Johnson & Johnson shares rose nearly 3% in premarket trading as the company planned to break up into two companies.Johnson & Johnson plans to break up into two companies, splitting off the $15-billion-a-year division that sells Band-Aid bandages, Tylenol medicines and Johnson’s Baby Powder in a shift indicating just how much healthcare has changed since the company helped pioneer the industry.
The world’s largest health-products company by sales will separate its high-margin but risky prescription-drugs and medical-devices business from its storied but slower-growing consumer group, creating two publicly traded companies.

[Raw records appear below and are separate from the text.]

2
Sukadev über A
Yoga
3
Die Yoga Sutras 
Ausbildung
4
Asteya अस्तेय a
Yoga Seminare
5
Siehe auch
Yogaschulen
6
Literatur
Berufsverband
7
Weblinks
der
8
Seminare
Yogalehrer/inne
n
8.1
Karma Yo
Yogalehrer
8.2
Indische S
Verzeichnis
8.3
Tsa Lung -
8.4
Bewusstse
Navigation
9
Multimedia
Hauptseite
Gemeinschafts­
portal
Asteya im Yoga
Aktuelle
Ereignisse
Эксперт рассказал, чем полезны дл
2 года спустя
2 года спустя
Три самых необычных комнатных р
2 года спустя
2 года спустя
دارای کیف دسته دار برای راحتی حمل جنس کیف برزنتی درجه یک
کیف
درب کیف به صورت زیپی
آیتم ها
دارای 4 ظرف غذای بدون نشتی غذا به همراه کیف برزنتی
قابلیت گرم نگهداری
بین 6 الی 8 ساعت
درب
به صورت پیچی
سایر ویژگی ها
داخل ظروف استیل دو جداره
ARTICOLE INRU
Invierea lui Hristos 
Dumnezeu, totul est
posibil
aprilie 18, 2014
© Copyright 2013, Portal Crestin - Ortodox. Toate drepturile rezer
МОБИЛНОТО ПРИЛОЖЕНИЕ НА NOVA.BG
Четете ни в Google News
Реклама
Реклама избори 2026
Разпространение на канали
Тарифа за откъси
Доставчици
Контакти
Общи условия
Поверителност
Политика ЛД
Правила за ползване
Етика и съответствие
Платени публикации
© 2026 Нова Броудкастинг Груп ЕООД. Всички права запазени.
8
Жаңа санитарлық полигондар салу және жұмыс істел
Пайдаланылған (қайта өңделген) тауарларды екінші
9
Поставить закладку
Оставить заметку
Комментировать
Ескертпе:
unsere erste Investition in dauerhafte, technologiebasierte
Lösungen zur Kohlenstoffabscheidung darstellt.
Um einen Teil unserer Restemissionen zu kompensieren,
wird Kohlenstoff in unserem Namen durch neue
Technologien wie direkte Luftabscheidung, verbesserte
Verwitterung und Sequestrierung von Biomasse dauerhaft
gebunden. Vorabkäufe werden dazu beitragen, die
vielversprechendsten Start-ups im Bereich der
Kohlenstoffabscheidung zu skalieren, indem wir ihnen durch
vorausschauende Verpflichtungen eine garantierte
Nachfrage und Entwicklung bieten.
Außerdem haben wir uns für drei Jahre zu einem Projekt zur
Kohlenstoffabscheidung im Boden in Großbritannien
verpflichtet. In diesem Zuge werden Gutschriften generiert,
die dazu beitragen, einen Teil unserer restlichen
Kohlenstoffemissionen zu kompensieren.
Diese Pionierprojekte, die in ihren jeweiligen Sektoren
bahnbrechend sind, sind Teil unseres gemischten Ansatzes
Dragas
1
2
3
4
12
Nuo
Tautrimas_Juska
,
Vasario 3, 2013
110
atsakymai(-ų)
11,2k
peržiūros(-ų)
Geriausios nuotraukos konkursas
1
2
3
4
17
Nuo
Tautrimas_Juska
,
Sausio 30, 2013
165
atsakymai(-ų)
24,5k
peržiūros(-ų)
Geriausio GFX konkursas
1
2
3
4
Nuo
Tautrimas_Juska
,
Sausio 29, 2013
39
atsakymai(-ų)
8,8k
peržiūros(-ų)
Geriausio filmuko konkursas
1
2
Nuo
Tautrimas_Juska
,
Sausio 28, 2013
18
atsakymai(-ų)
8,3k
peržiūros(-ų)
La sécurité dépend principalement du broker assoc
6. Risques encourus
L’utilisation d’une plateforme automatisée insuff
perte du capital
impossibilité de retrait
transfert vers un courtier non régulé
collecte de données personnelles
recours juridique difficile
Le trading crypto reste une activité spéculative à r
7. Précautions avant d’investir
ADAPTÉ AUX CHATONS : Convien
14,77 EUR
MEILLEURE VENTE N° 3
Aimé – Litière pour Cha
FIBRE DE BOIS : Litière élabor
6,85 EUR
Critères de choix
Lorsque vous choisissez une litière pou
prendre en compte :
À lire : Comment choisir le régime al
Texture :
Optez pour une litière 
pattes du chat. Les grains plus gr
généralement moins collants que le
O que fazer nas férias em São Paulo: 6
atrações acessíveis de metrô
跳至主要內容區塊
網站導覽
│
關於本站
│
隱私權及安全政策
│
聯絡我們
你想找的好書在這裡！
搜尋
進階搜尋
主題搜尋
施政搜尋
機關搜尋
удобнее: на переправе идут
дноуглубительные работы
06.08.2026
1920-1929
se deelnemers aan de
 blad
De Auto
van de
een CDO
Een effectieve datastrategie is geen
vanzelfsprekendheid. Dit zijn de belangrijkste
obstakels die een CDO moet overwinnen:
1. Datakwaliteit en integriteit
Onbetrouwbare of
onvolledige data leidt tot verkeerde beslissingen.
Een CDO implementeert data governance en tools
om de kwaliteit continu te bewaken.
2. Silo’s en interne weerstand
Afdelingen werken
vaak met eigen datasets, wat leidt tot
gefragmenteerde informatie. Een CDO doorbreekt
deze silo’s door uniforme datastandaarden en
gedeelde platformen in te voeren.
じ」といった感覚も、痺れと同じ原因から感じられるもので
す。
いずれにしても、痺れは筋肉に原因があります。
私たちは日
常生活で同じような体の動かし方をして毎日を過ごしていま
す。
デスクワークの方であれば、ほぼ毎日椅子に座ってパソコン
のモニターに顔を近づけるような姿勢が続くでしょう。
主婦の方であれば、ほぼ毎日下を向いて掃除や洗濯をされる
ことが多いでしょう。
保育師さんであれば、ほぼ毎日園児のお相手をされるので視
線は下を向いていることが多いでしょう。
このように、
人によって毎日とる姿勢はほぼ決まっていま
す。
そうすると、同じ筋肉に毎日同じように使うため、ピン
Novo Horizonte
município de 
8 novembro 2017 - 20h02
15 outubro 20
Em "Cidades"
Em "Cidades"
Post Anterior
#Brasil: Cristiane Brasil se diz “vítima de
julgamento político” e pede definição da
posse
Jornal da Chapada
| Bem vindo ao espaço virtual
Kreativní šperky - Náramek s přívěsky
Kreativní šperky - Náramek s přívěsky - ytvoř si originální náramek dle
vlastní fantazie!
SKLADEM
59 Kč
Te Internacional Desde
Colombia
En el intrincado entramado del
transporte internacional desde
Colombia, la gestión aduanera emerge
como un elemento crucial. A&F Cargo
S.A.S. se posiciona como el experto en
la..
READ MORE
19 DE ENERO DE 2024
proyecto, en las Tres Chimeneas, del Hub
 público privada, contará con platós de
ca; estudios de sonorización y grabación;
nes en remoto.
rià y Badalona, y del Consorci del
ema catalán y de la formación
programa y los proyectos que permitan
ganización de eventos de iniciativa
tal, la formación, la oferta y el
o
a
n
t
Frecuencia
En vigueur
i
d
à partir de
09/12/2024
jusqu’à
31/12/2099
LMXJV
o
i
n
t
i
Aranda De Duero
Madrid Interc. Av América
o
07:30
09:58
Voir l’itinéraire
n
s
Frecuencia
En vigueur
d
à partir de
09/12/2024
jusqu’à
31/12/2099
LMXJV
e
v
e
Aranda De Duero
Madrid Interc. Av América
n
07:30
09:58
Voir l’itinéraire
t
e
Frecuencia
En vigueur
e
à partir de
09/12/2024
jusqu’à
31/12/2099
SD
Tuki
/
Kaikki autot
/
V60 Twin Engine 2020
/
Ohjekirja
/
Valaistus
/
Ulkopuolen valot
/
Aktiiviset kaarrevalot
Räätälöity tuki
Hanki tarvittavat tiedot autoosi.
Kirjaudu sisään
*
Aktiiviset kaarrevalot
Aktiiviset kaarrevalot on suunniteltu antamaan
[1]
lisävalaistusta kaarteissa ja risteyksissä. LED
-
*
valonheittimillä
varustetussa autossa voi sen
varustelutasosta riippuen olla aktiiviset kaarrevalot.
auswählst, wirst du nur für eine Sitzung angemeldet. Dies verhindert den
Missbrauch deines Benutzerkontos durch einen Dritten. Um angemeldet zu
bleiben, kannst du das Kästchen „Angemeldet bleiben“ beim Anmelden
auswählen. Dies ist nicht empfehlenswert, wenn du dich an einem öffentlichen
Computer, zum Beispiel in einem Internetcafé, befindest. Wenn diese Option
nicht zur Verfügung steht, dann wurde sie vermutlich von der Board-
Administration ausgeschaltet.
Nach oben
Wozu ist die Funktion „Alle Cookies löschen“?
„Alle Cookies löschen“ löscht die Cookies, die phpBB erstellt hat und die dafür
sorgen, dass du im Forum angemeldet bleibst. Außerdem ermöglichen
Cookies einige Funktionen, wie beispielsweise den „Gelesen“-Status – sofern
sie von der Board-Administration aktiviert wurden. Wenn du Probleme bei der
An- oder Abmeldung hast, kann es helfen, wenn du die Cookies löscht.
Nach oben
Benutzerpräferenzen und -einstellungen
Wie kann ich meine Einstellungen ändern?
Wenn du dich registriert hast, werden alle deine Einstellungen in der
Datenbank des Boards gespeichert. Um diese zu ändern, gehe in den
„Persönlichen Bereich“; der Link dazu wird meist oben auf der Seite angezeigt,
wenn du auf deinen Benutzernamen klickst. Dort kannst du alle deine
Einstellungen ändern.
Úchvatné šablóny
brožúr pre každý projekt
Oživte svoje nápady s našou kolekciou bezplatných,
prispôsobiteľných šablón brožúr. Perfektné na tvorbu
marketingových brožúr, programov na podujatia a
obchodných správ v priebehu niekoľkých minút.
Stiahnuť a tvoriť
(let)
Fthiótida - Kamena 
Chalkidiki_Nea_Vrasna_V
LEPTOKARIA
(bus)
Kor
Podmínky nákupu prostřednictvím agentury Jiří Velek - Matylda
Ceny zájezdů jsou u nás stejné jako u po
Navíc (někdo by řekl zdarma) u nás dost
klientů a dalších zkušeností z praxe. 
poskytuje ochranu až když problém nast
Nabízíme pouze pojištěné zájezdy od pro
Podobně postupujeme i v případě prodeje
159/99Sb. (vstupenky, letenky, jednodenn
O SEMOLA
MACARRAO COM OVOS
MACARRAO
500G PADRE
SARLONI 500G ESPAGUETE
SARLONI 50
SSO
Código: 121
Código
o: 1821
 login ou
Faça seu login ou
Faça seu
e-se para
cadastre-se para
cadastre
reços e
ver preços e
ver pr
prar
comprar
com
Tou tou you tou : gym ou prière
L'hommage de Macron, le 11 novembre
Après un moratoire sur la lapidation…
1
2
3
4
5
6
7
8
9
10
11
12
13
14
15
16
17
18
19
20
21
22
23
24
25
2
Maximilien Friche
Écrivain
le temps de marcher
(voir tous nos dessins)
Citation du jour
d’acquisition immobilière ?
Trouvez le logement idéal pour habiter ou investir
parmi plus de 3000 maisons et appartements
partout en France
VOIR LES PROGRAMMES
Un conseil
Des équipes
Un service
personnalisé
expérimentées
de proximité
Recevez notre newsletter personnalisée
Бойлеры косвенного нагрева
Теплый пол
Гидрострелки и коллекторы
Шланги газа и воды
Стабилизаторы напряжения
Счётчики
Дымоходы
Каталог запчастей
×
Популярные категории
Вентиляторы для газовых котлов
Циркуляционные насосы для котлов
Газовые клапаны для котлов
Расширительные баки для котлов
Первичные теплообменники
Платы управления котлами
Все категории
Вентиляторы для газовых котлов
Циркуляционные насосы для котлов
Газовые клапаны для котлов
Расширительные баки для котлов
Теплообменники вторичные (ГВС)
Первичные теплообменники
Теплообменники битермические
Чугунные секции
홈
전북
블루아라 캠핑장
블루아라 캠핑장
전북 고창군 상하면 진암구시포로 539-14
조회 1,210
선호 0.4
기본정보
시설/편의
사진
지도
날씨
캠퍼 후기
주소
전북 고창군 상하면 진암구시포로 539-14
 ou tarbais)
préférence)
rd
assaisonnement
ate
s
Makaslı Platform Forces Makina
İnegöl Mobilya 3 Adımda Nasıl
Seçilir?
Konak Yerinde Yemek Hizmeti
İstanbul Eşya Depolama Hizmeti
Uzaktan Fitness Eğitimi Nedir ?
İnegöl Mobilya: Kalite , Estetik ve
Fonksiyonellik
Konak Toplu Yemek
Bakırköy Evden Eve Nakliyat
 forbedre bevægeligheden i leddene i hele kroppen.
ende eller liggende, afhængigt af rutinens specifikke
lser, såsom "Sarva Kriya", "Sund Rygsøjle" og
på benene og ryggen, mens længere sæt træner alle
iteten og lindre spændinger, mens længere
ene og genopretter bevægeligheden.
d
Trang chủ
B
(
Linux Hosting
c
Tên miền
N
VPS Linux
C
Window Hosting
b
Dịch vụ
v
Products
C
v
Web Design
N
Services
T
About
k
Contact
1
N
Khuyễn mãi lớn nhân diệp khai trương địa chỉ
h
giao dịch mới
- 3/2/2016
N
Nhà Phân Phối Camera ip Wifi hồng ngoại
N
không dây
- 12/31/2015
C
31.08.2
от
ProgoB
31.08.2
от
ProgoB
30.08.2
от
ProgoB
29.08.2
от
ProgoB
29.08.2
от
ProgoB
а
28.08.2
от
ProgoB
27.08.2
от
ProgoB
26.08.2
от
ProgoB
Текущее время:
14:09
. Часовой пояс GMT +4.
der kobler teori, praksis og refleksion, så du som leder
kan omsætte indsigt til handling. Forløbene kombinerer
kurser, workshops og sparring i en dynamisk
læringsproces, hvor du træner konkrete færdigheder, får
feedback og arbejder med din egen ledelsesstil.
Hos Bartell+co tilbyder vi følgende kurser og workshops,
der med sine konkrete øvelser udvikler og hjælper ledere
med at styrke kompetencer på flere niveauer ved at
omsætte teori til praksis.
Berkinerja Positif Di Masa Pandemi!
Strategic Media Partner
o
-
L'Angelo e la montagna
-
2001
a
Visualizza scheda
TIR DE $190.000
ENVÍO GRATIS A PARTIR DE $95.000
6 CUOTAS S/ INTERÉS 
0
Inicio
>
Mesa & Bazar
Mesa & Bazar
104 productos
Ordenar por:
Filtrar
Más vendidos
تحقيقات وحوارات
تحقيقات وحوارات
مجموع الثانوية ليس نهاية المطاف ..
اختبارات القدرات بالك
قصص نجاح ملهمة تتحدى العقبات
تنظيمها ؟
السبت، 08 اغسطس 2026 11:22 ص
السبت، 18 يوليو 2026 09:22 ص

J&J will shed its consumer division in 18 to 24 months, Chief Executive Alex Gorsky said. J&J decided to make the change, he said, because the businesses, their customers and markets have diverged so much in recent years, including during the pandemic. Lawsuits that alleged use of Johnson’s Baby Powder caused cancer didn’t play a role, he said.
“The best path forward to ensure sustainable growth over the long term and better meet patient and consumer demands is to have our consumer business operate as a separate healthcare company,” Mr. Gorsky said in an interview.
What form the separation will take, what the new company will be called and who will lead it are yet to be worked out, Mr. Gorsky said, though he said J&J planned to structure the transaction to be tax-free.
It is likely J&J would spin out its consumer unit and hold a stock offering, but no decision has been made, Mr. Gorsky said.
The decision comes after rivals including Pfizer Inc. and Merck & Co. decided to hive off their consumer businesses and double down on faster-growing pharmaceuticals.